### Task to complete
Your task is to transcribe all of the data below exactly, omitting the images.
START Dataset
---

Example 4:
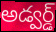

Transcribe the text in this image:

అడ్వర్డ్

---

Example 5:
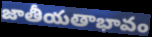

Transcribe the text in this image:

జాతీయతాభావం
END Dataset
### The completed task
---

Example 4:

Transcribe the text in this image:

అడ్వర్డ్

---

Example 5:

Transcribe the text in this image:

జాతీయతాభావం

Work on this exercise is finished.